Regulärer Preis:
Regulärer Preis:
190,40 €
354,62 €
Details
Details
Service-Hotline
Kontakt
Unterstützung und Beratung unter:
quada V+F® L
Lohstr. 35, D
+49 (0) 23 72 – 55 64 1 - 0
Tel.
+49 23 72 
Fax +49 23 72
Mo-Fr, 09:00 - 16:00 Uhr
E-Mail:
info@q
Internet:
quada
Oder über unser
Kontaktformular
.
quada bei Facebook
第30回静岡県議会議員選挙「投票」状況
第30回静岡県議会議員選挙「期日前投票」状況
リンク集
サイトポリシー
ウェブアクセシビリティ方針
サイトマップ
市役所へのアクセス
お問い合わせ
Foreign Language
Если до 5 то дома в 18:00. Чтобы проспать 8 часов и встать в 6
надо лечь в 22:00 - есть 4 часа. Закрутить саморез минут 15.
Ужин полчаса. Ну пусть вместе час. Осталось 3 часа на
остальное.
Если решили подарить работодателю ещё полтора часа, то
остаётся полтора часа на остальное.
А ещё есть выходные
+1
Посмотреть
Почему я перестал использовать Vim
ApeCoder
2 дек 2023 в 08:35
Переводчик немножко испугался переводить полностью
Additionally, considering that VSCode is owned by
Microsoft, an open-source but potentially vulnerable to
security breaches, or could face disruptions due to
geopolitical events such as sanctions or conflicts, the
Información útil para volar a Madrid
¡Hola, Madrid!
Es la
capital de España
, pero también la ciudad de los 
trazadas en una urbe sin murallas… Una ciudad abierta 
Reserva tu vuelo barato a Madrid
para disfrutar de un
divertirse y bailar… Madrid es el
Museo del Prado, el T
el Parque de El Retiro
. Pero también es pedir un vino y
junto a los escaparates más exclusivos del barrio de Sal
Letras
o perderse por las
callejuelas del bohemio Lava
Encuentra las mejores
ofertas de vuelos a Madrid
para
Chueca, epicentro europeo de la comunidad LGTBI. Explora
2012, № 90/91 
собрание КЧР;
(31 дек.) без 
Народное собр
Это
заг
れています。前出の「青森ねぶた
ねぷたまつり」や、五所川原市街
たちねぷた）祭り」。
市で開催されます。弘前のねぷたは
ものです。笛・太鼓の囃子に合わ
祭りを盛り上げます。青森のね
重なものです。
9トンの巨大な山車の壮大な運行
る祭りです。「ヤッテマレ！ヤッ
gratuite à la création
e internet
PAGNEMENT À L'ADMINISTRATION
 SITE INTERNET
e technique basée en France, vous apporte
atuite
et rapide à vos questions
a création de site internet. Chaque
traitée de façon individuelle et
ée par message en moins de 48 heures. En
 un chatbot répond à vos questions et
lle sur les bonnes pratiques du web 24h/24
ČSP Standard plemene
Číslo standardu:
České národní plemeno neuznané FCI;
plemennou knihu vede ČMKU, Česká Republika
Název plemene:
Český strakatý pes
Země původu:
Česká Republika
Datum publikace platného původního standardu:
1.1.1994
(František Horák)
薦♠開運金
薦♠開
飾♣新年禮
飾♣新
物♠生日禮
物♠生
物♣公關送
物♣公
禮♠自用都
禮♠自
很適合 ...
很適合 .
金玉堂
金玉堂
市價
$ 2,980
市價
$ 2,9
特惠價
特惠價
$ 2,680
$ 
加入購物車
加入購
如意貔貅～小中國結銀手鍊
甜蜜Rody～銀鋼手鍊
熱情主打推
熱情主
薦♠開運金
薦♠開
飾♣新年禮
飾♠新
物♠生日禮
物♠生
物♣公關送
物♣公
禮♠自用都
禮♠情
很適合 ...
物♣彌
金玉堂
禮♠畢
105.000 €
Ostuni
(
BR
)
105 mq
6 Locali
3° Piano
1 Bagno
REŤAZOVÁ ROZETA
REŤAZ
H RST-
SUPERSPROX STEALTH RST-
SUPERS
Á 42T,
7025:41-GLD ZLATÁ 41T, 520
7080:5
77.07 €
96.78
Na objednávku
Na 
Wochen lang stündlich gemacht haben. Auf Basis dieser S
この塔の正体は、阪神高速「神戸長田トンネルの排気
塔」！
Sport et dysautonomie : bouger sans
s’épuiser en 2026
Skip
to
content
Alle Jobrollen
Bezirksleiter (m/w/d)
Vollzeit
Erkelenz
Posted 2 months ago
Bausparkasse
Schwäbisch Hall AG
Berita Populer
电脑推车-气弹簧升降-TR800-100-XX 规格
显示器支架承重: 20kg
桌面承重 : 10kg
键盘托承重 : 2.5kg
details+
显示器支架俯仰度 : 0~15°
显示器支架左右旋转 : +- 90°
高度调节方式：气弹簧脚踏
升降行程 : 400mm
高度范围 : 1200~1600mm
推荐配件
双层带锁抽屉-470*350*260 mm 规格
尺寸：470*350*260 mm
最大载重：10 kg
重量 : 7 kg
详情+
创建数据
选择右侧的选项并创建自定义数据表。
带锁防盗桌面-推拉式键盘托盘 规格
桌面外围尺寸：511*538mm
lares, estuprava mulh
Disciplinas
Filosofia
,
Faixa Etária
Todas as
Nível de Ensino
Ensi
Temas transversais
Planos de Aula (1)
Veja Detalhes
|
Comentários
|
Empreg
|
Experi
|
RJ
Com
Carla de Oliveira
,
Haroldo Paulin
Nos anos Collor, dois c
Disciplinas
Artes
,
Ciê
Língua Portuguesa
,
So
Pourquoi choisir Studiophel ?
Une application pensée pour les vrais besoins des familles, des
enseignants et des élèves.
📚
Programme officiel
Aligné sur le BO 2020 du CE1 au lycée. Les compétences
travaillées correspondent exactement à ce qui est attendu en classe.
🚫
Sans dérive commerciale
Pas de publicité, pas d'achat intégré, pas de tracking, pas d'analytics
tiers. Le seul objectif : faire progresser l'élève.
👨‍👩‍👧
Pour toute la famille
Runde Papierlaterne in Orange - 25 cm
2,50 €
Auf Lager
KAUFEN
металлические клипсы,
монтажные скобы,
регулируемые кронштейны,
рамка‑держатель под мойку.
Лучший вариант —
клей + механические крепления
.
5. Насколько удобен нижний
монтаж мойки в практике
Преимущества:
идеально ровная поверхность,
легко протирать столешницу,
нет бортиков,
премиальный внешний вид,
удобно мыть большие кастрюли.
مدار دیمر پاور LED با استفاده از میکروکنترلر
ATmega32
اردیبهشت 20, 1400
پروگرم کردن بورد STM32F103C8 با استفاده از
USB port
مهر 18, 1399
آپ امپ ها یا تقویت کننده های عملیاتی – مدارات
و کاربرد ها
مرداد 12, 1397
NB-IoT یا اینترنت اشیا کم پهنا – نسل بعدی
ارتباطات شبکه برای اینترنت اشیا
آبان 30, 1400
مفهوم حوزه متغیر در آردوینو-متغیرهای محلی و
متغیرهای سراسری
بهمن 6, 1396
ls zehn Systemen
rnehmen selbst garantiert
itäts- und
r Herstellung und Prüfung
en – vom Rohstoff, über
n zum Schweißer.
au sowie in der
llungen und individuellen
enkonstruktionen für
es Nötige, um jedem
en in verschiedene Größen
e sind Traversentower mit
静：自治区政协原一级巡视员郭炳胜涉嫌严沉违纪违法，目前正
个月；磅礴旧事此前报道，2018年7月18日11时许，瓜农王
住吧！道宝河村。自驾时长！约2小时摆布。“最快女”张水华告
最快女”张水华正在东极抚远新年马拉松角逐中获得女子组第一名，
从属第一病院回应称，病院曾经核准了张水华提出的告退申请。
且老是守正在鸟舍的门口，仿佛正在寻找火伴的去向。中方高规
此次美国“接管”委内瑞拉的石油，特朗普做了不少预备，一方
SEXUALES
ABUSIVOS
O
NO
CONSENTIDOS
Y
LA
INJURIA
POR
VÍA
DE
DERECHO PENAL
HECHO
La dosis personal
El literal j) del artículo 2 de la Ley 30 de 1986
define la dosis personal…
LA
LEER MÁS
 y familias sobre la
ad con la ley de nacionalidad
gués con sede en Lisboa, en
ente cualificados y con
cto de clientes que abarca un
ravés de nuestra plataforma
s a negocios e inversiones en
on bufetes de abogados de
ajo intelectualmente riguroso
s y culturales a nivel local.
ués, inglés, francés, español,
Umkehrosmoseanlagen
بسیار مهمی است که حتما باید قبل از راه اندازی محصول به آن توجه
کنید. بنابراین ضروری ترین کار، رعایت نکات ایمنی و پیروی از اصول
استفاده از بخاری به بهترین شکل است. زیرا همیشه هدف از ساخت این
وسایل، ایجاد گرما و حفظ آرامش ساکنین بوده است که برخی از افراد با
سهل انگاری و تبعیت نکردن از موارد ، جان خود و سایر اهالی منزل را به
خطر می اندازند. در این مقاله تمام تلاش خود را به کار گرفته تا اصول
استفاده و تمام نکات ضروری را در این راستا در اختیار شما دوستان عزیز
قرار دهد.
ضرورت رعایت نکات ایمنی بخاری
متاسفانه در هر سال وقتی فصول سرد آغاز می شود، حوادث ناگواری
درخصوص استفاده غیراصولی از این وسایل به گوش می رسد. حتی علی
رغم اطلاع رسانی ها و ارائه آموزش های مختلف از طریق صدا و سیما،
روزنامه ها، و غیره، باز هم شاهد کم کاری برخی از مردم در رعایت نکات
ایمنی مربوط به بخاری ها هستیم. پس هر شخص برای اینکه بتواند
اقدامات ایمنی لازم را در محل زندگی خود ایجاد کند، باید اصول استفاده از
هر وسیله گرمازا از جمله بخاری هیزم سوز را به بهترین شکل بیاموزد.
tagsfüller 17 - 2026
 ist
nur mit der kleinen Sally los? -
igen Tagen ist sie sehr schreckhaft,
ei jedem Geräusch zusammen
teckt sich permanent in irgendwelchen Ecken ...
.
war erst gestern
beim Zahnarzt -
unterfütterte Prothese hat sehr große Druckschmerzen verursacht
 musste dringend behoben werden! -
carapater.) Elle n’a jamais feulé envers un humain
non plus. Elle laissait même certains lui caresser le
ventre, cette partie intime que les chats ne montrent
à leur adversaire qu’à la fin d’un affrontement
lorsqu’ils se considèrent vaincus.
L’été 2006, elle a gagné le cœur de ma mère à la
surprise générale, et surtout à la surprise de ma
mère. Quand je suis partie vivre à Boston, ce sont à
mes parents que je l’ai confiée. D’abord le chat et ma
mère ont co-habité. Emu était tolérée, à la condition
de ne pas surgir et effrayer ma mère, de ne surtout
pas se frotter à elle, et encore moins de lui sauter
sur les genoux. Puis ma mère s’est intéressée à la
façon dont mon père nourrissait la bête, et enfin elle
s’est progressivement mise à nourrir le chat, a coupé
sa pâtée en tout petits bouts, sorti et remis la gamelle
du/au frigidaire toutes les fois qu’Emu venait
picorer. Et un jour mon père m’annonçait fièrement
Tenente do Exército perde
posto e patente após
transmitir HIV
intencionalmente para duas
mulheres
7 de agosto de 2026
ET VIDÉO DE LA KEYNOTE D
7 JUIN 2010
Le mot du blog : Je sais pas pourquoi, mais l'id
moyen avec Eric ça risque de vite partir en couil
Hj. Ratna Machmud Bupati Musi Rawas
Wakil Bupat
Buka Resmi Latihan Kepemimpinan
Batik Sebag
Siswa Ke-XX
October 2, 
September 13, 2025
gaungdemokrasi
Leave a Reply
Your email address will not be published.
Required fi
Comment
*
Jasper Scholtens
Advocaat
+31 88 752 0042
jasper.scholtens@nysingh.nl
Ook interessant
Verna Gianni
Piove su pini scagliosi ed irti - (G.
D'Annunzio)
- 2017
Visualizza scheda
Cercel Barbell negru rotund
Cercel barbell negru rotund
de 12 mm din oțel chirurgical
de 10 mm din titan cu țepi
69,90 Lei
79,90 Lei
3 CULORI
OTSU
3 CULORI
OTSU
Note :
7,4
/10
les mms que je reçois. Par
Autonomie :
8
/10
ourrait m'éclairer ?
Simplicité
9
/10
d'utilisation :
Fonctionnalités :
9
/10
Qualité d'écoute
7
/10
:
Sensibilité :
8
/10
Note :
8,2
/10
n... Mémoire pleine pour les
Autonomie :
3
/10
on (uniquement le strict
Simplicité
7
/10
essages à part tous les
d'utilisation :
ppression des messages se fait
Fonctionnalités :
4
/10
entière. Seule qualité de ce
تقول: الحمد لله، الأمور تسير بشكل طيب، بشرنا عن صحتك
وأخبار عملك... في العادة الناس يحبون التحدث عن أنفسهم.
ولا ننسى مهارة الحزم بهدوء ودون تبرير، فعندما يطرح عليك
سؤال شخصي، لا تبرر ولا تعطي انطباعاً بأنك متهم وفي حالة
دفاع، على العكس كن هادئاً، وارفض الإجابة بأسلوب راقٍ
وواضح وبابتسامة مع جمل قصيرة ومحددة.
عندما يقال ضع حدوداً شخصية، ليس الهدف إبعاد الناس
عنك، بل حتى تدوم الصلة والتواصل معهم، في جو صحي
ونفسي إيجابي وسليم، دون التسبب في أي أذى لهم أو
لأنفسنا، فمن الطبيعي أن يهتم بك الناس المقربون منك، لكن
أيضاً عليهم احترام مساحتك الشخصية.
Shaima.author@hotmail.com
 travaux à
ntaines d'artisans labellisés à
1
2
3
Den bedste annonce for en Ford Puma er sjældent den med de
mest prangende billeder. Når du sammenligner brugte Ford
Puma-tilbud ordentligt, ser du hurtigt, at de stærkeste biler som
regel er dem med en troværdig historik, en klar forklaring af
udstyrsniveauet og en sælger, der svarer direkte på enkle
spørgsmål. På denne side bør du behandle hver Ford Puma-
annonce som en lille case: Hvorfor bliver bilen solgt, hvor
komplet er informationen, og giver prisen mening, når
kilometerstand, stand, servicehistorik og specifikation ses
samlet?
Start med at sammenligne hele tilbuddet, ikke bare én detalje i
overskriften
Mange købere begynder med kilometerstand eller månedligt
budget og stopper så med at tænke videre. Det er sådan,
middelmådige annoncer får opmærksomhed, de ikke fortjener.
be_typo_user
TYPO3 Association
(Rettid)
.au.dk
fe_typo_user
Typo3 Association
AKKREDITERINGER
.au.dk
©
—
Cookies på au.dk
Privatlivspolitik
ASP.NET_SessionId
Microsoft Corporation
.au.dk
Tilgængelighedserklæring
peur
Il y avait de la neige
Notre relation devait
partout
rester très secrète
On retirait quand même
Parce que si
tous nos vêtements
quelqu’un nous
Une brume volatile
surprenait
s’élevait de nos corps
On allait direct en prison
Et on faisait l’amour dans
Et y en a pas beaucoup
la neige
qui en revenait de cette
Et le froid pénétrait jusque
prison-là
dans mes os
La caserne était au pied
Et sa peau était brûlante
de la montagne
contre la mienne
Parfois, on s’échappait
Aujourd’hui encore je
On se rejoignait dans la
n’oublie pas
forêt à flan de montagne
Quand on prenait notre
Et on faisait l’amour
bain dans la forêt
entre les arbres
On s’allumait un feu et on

● ● ● ● ●

▶ What to do:
Convert the text of the entries, from the very first line through the line containing "gratuite à la création" (both included), into a JSON list of strings with one string per line, leaving out any blank lines.

▶ Task response:
[
  "Regulärer Preis:",
  "Regulärer Preis:",
  "190,40 €",
  "354,62 €",
  "Details",
  "Details",
  "Service-Hotline",
  "Kontakt",
  "Unterstützung und Beratung unter:",
  "quada V+F® L",
  "Lohstr. 35, D",
  "+49 (0) 23 72 – 55 64 1 - 0",
  "Tel.",
  "+49 23 72 ",
  "Fax +49 23 72",
  "Mo-Fr, 09:00 - 16:00 Uhr",
  "E-Mail:",
  "info@q",
  "Internet:",
  "quada",
  "Oder über unser",
  "Kontaktformular",
  ".",
  "quada bei Facebook",
  "第30回静岡県議会議員選挙「投票」状況",
  "第30回静岡県議会議員選挙「期日前投票」状況",
  "リンク集",
  "サイトポリシー",
  "ウェブアクセシビリティ方針",
  "サイトマップ",
  "市役所へのアクセス",
  "お問い合わせ",
  "Foreign Language",
  "Если до 5 то дома в 18:00. Чтобы проспать 8 часов и встать в 6",
  "надо лечь в 22:00 - есть 4 часа. Закрутить саморез минут 15.",
  "Ужин полчаса. Ну пусть вместе час. Осталось 3 часа на",
  "остальное.",
  "Если решили подарить работодателю ещё полтора часа, то",
  "остаётся полтора часа на остальное.",
  "А ещё есть выходные",
  "+1",
  "Посмотреть",
  "Почему я перестал использовать Vim",
  "ApeCoder",
  "2 дек 2023 в 08:35",
  "Переводчик немножко испугался переводить полностью",
  "Additionally, considering that VSCode is owned by",
  "Microsoft, an open-source but potentially vulnerable to",
  "security breaches, or could face disruptions due to",
  "geopolitical events such as sanctions or conflicts, the",
  "Información útil para volar a Madrid",
  "¡Hola, Madrid!",
  "Es la",
  "capital de España",
  ", pero también la ciudad de los ",
  "trazadas en una urbe sin murallas… Una ciudad abierta ",
  "Reserva tu vuelo barato a Madrid",
  "para disfrutar de un",
  "divertirse y bailar… Madrid es el",
  "Museo del Prado, el T",
  "el Parque de El Retiro",
  ". Pero también es pedir un vino y",
  "junto a los escaparates más exclusivos del barrio de Sal",
  "Letras",
  "o perderse por las",
  "callejuelas del bohemio Lava",
  "Encuentra las mejores",
  "ofertas de vuelos a Madrid",
  "para",
  "Chueca, epicentro europeo de la comunidad LGTBI. Explora",
  "2012, № 90/91 ",
  "собрание КЧР;",
  "(31 дек.) без ",
  "Народное собр",
  "Это",
  "заг",
  "れています。前出の「青森ねぶた",
  "ねぷたまつり」や、五所川原市街",
  "たちねぷた）祭り」。",
  "市で開催されます。弘前のねぷたは",
  "ものです。笛・太鼓の囃子に合わ",
  "祭りを盛り上げます。青森のね",
  "重なものです。",
  "9トンの巨大な山車の壮大な運行",
  "る祭りです。「ヤッテマレ！ヤッ",
  "gratuite à la création"
]